▸ RECORD SET

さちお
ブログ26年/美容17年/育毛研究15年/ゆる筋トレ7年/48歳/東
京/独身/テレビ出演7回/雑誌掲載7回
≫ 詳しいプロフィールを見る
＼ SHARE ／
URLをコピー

--

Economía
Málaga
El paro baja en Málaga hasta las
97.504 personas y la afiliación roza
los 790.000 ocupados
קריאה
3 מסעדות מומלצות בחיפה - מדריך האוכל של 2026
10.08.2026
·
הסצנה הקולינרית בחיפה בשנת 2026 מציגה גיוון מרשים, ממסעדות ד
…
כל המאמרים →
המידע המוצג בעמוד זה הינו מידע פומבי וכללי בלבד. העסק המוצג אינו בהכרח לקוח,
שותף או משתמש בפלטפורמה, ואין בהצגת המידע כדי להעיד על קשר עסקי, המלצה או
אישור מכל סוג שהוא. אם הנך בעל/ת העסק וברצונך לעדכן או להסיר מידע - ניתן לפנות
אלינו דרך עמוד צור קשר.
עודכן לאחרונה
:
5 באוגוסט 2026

...

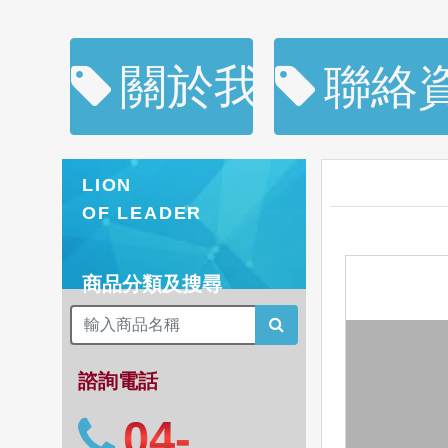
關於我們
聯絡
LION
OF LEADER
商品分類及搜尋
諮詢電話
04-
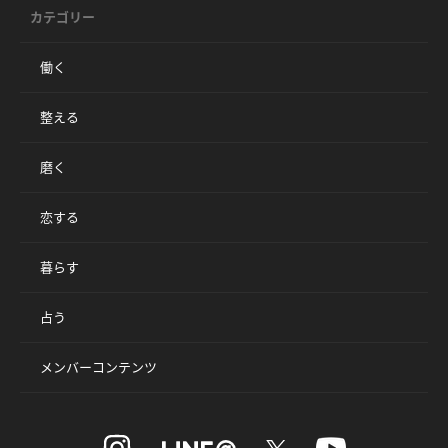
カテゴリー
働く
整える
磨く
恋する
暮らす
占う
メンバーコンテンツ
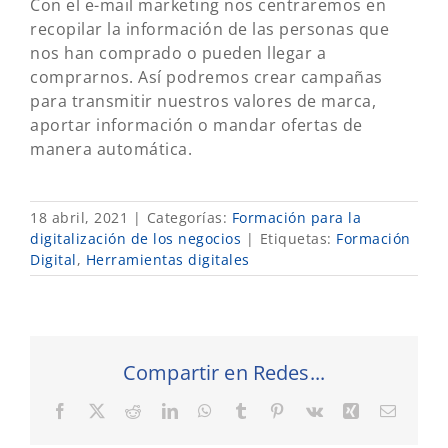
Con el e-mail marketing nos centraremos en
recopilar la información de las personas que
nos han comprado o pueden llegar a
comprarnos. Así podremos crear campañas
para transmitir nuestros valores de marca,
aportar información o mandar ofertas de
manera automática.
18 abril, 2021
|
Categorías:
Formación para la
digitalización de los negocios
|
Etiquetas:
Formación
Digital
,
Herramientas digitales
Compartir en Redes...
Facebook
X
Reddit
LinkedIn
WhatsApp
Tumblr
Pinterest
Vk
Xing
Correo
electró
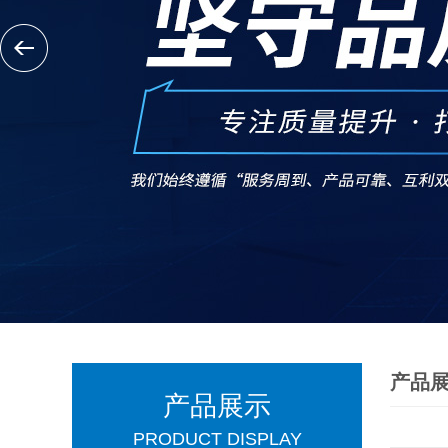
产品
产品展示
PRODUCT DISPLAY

▸ WHAT YOU HAVE TO DO
Pictures do not belong in the answer. Return the lines above starting at the one with "Con el e-mail marketing nos centraremos en" and ending at the one with "PRODUCT DISPLAY", both kept, exactly.

▸ ANSWER TO THE PROBLEM
Con el e-mail marketing nos centraremos en
recopilar la información de las personas que
nos han comprado o pueden llegar a
comprarnos. Así podremos crear campañas
para transmitir nuestros valores de marca,
aportar información o mandar ofertas de
manera automática.
18 abril, 2021
|
Categorías:
Formación para la
digitalización de los negocios
|
Etiquetas:
Formación
Digital
,
Herramientas digitales
Compartir en Redes...
Facebook
X
Reddit
LinkedIn
WhatsApp
Tumblr
Pinterest
Vk
Xing
Correo
electró
产品
产品展示
PRODUCT DISPLAY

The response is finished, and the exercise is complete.